Copy the records word for word, from the very first line through the line that contains "line at (1928, 904): dashed -> solid", and include that line.
------------
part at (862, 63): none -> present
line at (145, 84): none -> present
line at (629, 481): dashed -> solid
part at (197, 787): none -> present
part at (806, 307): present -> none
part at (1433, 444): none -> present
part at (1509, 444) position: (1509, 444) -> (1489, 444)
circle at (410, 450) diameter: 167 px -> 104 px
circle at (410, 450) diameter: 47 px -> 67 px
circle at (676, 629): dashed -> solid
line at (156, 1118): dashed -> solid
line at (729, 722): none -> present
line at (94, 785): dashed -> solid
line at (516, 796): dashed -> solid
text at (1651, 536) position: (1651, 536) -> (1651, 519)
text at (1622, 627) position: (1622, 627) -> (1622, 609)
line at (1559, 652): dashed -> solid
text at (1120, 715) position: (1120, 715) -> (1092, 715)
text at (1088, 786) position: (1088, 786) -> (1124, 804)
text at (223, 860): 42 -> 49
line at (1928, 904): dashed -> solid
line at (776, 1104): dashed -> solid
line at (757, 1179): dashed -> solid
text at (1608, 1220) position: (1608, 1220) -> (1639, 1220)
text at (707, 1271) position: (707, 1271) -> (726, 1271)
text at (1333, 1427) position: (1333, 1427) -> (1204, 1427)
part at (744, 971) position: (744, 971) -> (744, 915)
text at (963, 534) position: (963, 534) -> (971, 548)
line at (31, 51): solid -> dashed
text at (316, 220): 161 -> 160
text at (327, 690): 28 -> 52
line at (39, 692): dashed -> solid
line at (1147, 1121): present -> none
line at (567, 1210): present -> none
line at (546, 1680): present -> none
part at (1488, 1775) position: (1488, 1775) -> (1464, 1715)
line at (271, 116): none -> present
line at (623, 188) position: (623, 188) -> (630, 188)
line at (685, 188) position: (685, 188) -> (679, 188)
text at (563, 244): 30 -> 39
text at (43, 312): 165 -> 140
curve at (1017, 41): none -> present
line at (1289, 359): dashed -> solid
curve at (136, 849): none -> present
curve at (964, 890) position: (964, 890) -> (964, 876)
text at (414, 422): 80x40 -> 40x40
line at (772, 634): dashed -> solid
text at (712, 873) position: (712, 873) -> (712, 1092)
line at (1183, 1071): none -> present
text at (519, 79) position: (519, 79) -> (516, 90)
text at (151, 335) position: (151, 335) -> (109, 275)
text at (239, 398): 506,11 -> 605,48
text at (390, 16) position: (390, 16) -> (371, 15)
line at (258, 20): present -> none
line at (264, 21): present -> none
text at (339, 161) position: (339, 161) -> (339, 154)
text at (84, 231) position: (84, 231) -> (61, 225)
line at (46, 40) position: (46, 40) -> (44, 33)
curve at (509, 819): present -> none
------------
[Full solution]
part at (862, 63): none -> present
line at (145, 84): none -> present
line at (629, 481): dashed -> solid
part at (197, 787): none -> present
part at (806, 307): present -> none
part at (1433, 444): none -> present
part at (1509, 444) position: (1509, 444) -> (1489, 444)
circle at (410, 450) diameter: 167 px -> 104 px
circle at (410, 450) diameter: 47 px -> 67 px
circle at (676, 629): dashed -> solid
line at (156, 1118): dashed -> solid
line at (729, 722): none -> present
line at (94, 785): dashed -> solid
line at (516, 796): dashed -> solid
text at (1651, 536) position: (1651, 536) -> (1651, 519)
text at (1622, 627) position: (1622, 627) -> (1622, 609)
line at (1559, 652): dashed -> solid
text at (1120, 715) position: (1120, 715) -> (1092, 715)
text at (1088, 786) position: (1088, 786) -> (1124, 804)
text at (223, 860): 42 -> 49
line at (1928, 904): dashed -> solid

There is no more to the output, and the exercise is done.